Source document:
>>>
On July 5, 1880, future playwright George Bernard Shaw quits
his job at the Edison Telephone Company in order to write. Shaw was born in
Dublin, Ireland, and left school at the age of 14 to work in a land agent's
office. In 1876, he quit and moved to London, where his mother, a music
teacher, had settled. He worked various jobs while trying to write plays. He
began publishing book reviews and art and music criticism in 1885. Meanwhile,
he became a committed reformer and an active force in the newly established
Fabian Society, a group of middle-class socialists.
His first play, Widowers' House, was produced in
1892. His second play, Mrs. Warren's Profession, was banned in Britain
because of its frank dealing with prostitution. In 1905, when the play was
performed in the U.S., police shut it down after one performance and jailed the
actors and producers. The courts soon ruled that the show could re-open.
Although some private productions were held, the show wasn't legally performed
in Britain until 1926. In 1895, Shaw became the theater critic for the Saturday
Review, and his reviews during the next several years helped shape the
development of drama. In 1898, he published Plays Pleasant and Unpleasant,
which contained Arms and the Man, The Man of Destiny, and other dramas.
<<<
Work order A: In the records, take everything from the line containing "Add a lens line" down to the end of the records, and lay those lines out as a JSON list of strings with one string per line. Leave out any blank lines.

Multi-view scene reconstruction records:
>>>
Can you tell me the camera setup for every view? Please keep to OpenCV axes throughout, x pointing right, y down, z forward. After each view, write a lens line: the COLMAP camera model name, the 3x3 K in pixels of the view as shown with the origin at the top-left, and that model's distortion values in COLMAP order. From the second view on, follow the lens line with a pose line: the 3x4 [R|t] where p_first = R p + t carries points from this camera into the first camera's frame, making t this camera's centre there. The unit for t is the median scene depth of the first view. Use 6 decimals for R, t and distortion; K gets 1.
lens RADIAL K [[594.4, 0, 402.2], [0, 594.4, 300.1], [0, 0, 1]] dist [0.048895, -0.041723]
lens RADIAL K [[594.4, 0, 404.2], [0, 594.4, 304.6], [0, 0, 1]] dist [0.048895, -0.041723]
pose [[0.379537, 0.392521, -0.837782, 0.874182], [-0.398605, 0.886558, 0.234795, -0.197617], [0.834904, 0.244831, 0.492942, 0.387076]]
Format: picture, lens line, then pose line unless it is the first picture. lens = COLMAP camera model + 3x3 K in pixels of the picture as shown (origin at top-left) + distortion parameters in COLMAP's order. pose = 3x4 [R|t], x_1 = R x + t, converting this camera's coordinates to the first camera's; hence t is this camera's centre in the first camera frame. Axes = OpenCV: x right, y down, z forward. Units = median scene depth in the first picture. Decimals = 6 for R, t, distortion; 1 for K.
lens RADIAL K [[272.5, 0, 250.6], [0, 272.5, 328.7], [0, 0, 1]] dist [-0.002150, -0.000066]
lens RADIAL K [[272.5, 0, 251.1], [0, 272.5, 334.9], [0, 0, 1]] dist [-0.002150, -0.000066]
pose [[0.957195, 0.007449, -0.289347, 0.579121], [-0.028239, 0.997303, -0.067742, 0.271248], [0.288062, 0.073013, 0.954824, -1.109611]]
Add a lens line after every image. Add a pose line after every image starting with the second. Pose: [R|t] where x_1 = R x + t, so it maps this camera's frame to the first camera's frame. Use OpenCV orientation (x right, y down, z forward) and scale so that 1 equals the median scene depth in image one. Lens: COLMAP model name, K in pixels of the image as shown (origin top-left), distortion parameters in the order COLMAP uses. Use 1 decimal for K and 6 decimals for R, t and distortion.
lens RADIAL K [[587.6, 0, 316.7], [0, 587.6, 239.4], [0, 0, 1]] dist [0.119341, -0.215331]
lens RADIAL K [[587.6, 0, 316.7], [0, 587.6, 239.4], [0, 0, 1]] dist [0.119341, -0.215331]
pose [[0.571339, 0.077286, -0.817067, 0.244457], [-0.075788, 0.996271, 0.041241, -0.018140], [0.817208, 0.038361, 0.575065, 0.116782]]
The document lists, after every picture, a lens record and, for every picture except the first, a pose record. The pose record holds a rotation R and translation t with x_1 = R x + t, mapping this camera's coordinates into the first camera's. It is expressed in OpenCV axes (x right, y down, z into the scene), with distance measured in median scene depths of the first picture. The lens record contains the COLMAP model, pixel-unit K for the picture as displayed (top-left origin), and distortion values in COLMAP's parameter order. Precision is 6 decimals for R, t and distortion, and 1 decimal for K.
<<<
Work order B: From the passage on George Bernard Shaw, repeat everything from "His first play, Widowers'" down to "show could re-open." word for word.

Written reply A:
[
  "Add a lens line after every image. Add a pose line after every image starting with the second. Pose: [R|t] where x_1 = R x + t, so it maps this camera's frame to the first camera's frame. Use OpenCV orientation (x right, y down, z forward) and scale so that 1 equals the median scene depth in image one. Lens: COLMAP model name, K in pixels of the image as shown (origin top-left), distortion parameters in the order COLMAP uses. Use 1 decimal for K and 6 decimals for R, t and distortion.",
  "lens RADIAL K [[587.6, 0, 316.7], [0, 587.6, 239.4], [0, 0, 1]] dist [0.119341, -0.215331]",
  "lens RADIAL K [[587.6, 0, 316.7], [0, 587.6, 239.4], [0, 0, 1]] dist [0.119341, -0.215331]",
  "pose [[0.571339, 0.077286, -0.817067, 0.244457], [-0.075788, 0.996271, 0.041241, -0.018140], [0.817208, 0.038361, 0.575065, 0.116782]]",
  "The document lists, after every picture, a lens record and, for every picture except the first, a pose record. The pose record holds a rotation R and translation t with x_1 = R x + t, mapping this camera's coordinates into the first camera's. It is expressed in OpenCV axes (x right, y down, z into the scene), with distance measured in median scene depths of the first picture. The lens record contains the COLMAP model, pixel-unit K for the picture as displayed (top-left origin), and distortion values in COLMAP's parameter order. Precision is 6 decimals for R, t and distortion, and 1 decimal for K."
]

Written reply B:
His first play, Widowers' House, was produced in
1892. His second play, Mrs. Warren's Profession, was banned in Britain
because of its frank dealing with prostitution. In 1905, when the play was
performed in the U.S., police shut it down after one performance and jailed the
actors and producers. The courts soon ruled that the show could re-open.